> _ACTIVITÉS_
[A] Répondez brièvement à chaque question à l'aide de la préface sur le vol de véhicules.
(i) Combien de deux-roues ont été volés en France en 1999 ?
(ii) Quelle somme annuelle est à la charge des assureurs ?
(iii) Quel est le taux moyen national d'élucidation pour la délinquance de voie publique ?
[B] Rédigez la suite de la préface sur le vol de véhicules, en commençant après sa dernière phrase.

── EXTRAIT CHOISI

Préface

On a volé près de 300 000 véhicules et de 100 000 deux roues en France en 1999. Après une forte poussée au début des années 90, un renversement progressif de tendance s'est fait sentir depuis quelques années. Mais cette évolution masque des tendances profondes et contrastées. De plus, les mouvements criminels organisés structurent une part de plus en plus importante de leur activité sur ce créneau.

Le coût du vol de véhicules représente en France plus de 10 milliards de francs annuels, dont 7 milliards à la charge des assureurs, le reste étant supporté par les victimes.

Mais, curieusement, le nombre de véhicules retrouvés ne progresse pas de façon marquante et le taux d'élucidation des vols reste en dessous de 8% (moyenne nationale du taux d'élucidation : 27.6 % pour la délinquance générale, 9.3 % pour la délinquance de voie publique).

────
── DONNÉES D'ENTRÉE

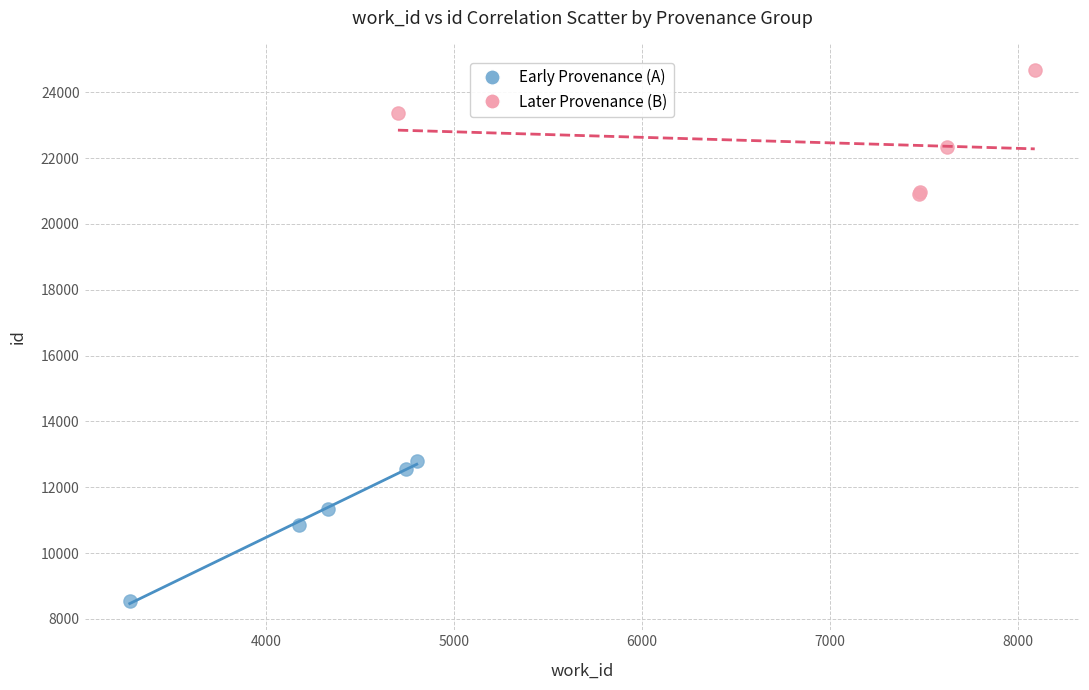

Which series reaches the maximum Y coordinate?

Later Provenance (B)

────

> _CORRIGÉ DES ACTIVITÉS_
[A]
(i) Près de 100 000.
(ii) 7 milliards de francs.
(iii) 9.3 %.

[B]
Au cours de cette étude menée sur les vols de véhicules en France (le seul secteur ou la délinquance est sensiblement plus forte qu'aux États-Unis : taux de 529 faits pour 100 000 habitants en France contre 459 outre-Atlantique, en 1998 derniers chiffres connus), il semble apparaître une sorte de « consensus général » pour ne pas retrouver les véhicules volés.

A l'exception des propriétaires, (3 véhicules assurés sur 4 pour un parc de 31 millions), les autres acteurs de ce secteur semblent simplement accepter la fatalité :

· Assureurs : ils constatent que le fait de retrouver un véhicule, souvent dégradé, coûte infiniment plus cher que d'indemniser le vol (frais de garde, de transport, de constat, de réparation). Ayant fait l'effort de pousser à la mise en place de systèmes de défense passifs (coupe-circuits), ils considèrent souvent avoir rempli leur tâche de prévention.

· Constructeurs : ils laissent entendre avec discrétion que le remplacement des véhicules volés non retrouvés dans le délai de subrogation (environ 200 000) représente une part de production non négligeable.

· Pays émergents d'Europe Orientale ou d'Afrique : le trafic de véhicules volés représente pour eux une quasi aide au développement.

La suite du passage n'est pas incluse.